> **TASKS TO COMPLETE**:
1) In the court opinion, translate this sentence into Spanish: "This is a sufficient reason for allowing Desy to testify after other government witnesses."
2) Answer these questions from the court opinion:
(a) What length of supervised release term did the district court impose?
(b) Under which Federal Rule of Evidence is a government agent properly exempted from a witness sequestration order?
(c) In what order did the Government present its witnesses?

On appeal Jeffrey-Moe argues that the district court erred by denying his request
that the Government’s case agent be sequestered during the trial, and he challenges the
sufficiency of the evidence. He also contends that the district court erred by imposing a
lifetime term of supervised release, as well as certain standard and special conditions of
supervised release, and by imposing the statutory victim assessment. Upon our review, we
affirm Jeffrey-Moe’s convictions, vacate several conditions of supervised release, and
remand that portion of Jeffrey-Moe’s sentence to the district court for further proceedings.
We affirm the judgment in all other respects.
Jeffrey-Moe first argues that the district court erred by denying his request to
sequester FBI Special Agent David Desy during opening statements and during the
presentation of the Government’s evidence. He contends that Desy’s testimony was
influenced by the testimony of the Government’s other witnesses. Pursuant to Federal Rule
of Evidence 615, a government agent is properly exempted from a witness sequestration
2 USCA4 Appeal: 21-4497 Doc: 72 Filed: 06/06/2023 Pg: 3 of 11
order. United States v. Parodi, 703 F.2d 768, 773 (4th Cir. 1983). To the extent that
Jeffrey-Moe assigns error to the district court for not requiring Desy to testify first, Jeffrey-
Moe did not request that the court require this, nor did he object to Desy testifying after
other Government witnesses. See United States v. Mitchell, 733 F.2d 327, 330
(4th Cir. 1984). Additionally, the government’s case agent need not testify as the first
witness for the government if there are “good reasons” for not doing so. Id.; United States
v. Frazier, 417 F.2d 1138, 1139 (4th Cir. 1969). Here, the Government presented the
witnesses in the chronological order in which they became involved with Jeffrey-Moe to
avoid confusing the jury. This is a sufficient reason for allowing Desy to testify after other
government witnesses. See Mitchell, 733 F.2d at 330; cf. Parodi, 703 F.2d at 773-75.

> **DATA**:
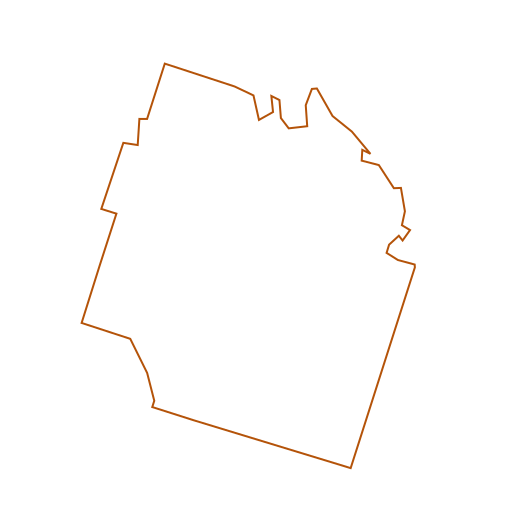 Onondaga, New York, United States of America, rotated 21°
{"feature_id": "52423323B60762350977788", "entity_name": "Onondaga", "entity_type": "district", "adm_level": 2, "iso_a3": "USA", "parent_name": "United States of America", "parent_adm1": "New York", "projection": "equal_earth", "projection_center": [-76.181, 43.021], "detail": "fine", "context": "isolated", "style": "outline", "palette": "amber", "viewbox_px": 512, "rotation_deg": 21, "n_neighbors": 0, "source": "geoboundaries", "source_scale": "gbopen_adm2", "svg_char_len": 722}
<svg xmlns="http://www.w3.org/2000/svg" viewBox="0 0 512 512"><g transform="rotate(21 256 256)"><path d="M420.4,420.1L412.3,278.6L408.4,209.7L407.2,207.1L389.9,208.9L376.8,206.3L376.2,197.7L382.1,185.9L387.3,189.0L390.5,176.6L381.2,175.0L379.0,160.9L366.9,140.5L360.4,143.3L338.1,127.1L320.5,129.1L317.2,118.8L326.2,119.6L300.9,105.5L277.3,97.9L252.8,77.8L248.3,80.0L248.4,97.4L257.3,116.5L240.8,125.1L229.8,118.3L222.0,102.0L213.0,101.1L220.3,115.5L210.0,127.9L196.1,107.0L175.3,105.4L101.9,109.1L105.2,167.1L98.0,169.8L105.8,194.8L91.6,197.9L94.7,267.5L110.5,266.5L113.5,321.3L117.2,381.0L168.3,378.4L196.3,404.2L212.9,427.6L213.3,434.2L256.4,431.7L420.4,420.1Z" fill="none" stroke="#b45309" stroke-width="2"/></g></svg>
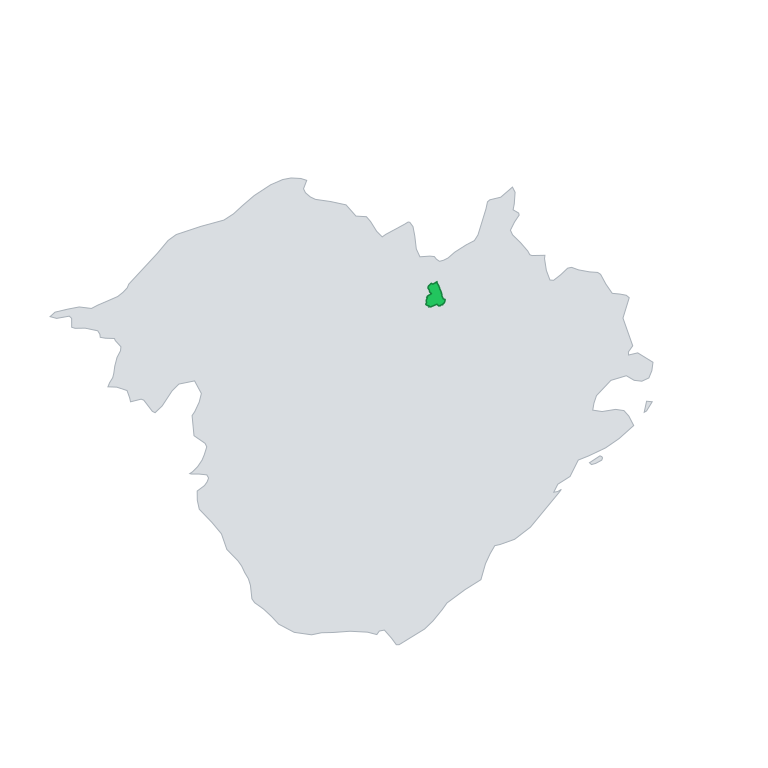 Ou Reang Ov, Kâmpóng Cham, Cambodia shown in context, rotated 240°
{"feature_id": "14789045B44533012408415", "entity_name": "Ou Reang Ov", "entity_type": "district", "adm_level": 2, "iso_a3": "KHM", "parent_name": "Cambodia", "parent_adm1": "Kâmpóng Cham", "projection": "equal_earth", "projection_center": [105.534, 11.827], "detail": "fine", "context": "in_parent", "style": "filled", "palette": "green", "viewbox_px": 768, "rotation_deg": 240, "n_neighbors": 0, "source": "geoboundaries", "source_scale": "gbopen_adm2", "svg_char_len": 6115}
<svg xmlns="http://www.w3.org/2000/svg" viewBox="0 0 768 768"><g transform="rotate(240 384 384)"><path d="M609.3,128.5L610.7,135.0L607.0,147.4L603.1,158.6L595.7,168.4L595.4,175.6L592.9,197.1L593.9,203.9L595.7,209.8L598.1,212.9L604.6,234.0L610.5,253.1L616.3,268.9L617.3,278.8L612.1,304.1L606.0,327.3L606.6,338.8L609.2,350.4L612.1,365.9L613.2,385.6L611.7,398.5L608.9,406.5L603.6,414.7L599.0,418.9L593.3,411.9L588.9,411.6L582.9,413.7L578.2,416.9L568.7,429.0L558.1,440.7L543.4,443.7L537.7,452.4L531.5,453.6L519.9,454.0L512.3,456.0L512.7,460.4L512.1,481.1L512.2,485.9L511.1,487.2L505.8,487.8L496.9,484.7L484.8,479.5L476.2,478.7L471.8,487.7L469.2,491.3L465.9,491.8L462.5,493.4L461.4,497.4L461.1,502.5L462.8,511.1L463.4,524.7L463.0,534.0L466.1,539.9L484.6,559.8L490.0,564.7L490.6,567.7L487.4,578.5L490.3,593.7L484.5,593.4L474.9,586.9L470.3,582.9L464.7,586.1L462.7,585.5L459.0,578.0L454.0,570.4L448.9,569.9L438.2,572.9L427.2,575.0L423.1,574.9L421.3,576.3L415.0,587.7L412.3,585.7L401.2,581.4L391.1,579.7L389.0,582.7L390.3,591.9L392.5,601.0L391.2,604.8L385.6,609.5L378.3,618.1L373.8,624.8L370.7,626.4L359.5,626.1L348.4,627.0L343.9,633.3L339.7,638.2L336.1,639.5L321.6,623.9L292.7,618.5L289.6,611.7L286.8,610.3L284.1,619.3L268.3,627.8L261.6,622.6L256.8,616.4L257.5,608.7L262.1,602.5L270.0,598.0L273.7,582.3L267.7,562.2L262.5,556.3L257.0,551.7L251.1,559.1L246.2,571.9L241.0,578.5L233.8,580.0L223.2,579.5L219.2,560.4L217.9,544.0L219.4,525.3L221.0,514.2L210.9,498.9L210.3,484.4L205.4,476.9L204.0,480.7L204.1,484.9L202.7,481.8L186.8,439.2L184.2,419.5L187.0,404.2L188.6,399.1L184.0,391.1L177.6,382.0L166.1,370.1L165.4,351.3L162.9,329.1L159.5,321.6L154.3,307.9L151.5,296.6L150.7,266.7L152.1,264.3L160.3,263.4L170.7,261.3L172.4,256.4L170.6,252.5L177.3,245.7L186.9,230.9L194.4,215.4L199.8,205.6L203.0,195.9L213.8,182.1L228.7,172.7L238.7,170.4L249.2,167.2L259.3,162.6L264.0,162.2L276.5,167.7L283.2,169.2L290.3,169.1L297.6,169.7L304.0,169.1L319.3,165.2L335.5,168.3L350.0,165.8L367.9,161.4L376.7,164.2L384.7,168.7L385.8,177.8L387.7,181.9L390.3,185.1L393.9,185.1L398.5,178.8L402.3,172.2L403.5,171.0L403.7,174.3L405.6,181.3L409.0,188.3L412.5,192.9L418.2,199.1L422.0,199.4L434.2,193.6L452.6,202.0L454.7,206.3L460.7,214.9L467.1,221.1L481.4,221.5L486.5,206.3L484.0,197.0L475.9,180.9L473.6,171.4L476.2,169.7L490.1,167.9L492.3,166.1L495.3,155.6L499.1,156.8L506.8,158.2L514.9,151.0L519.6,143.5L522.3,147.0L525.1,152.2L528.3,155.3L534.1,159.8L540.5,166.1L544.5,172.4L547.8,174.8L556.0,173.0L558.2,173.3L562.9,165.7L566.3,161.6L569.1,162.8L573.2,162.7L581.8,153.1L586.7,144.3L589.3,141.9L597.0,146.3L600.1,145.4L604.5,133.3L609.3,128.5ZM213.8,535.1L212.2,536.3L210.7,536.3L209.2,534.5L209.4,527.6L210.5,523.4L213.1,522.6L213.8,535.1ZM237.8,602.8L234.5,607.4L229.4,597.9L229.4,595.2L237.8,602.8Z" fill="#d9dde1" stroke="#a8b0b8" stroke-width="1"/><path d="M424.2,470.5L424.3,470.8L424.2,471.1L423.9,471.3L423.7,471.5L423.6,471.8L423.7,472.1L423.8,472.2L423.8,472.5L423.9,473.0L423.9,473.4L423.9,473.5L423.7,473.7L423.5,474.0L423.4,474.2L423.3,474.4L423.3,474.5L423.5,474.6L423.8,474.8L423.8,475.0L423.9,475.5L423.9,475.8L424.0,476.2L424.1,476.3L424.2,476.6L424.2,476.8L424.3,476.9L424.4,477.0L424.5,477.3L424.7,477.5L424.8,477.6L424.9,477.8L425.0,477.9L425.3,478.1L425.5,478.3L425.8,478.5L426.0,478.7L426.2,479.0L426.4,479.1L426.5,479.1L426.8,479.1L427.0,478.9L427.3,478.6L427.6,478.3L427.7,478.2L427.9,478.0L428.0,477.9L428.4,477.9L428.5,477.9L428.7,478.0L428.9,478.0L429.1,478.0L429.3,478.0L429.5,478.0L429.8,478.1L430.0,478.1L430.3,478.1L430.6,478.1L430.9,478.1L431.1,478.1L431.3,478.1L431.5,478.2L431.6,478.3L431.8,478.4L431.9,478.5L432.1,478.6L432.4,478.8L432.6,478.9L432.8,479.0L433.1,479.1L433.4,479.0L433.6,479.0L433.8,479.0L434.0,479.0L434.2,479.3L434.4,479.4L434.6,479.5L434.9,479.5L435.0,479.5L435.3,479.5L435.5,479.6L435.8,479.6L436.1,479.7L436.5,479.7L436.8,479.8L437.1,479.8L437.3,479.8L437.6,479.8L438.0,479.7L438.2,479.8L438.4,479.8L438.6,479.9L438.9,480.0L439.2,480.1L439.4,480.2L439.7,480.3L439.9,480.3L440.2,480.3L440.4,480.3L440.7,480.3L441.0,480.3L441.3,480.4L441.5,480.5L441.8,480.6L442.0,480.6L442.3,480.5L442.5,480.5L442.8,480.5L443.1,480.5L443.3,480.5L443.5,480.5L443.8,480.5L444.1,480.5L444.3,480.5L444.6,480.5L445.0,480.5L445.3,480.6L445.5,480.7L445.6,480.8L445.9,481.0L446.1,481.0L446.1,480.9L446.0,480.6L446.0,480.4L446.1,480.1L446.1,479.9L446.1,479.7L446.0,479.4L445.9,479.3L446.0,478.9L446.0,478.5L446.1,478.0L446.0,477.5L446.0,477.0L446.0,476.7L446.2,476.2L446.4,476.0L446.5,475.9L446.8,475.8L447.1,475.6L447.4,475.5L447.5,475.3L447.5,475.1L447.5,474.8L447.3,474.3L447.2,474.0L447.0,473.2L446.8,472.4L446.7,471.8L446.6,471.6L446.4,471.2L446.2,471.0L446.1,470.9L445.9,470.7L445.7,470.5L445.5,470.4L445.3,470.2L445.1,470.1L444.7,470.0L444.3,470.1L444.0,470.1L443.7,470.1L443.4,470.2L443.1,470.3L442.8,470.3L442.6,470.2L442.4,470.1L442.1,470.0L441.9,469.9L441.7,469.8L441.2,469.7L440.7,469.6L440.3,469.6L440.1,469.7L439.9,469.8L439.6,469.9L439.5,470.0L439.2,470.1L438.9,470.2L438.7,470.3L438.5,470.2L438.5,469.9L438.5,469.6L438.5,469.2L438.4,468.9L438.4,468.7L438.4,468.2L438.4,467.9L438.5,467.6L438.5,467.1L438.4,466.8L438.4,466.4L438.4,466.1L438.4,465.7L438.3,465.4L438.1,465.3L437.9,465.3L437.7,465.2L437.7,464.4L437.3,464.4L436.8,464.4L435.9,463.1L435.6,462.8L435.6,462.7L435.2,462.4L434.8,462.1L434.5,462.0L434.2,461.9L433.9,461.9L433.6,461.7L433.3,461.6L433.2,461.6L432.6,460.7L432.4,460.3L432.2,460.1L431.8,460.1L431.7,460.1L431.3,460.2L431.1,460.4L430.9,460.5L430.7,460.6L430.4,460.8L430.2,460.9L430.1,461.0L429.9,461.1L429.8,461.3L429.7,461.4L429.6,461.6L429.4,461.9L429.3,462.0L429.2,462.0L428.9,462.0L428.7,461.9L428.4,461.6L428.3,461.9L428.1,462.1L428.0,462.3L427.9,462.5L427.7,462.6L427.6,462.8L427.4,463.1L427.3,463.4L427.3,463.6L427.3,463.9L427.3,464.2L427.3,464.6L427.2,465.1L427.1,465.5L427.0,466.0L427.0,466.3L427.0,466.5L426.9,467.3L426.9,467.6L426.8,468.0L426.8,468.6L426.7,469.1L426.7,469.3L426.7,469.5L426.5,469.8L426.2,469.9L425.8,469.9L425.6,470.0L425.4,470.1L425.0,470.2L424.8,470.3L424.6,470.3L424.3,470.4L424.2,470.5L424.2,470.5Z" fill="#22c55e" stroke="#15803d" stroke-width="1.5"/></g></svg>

> **EXPECTED ANSWERS**:
1) Esta es una razón suficiente para permitir que Desy testifique después de otros testigos del gobierno.

2)
(a) A lifetime term.
(b) Rule 615.
(c) In the chronological order in which they became involved with Jeffrey-Moe.